What ECCTA did not touch — and why that matters
The Economic Crime and Corporate Transparency Act 2023 reshaped the registrar's powers, identity verification, the confirmation statement, and the small companies regime. It did not amend Section 656. That is consistent with ECCTA's general pattern: the substantive capital-law provisions inherited from the Second Directive remain as drafted in 2006.
The practical consequence is a widening gap between what Companies House now verifies up-front (identity, registered office propriety, registered email address) and what remains entirely self-policing in the substantive law of capital maintenance. A director can be identity-verified, supervised by an authorised corporate service provider, and filing accounts on time, and still preside over a serious loss of capital without convening the meeting Section 656 demands.
What a sensible PLC board should be doing in 2026
The defensible position is a quarterly net-assets reconciliation against called-up share capital, recorded in the board minutes regardless of whether the threshold is breached. Where the threshold is breached, the dating of the first director to know the fact should be documented contemporaneously, because the 28-day clock runs from that moment and not from any subsequent board awareness. Notice for the meeting must be given to comply with Section 307 (14 days for an ordinary general meeting), and the meeting must be held no later than 56 days from the trigger date — meaning, in practice, that the 28-day call window cannot be allowed to slip.

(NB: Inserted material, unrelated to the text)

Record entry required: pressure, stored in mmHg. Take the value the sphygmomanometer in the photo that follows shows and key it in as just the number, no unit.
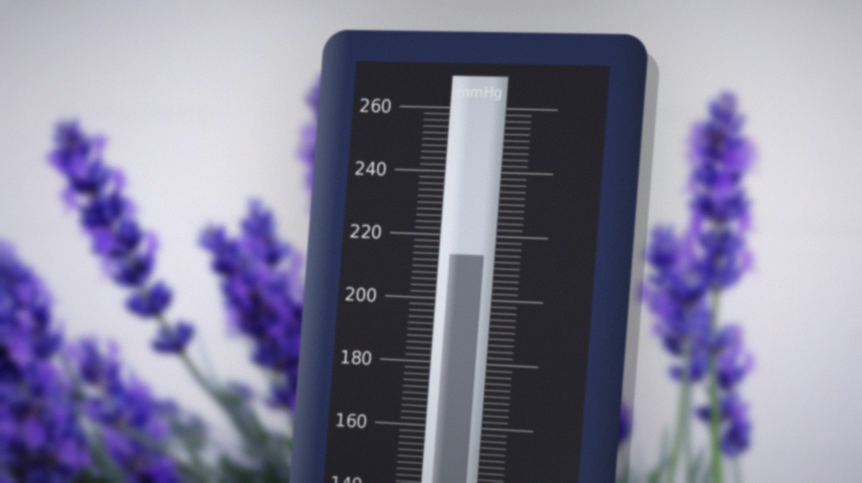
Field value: 214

Seventeen years after commencement, forty-six years after the Directive, Section 656 remains both archaic and live. The fact that it is rarely invoked is a feature of how the United Kingdom chose to implement Article 17 — minimally, with a discussion duty rather than a dissolution duty. But the criminal sanction in Section 656(5) is not a museum piece. It waits, quietly, for the first PLC board whose net assets erode below half its called-up share capital and whose minute book records neither the trigger date nor the meeting that should have followed.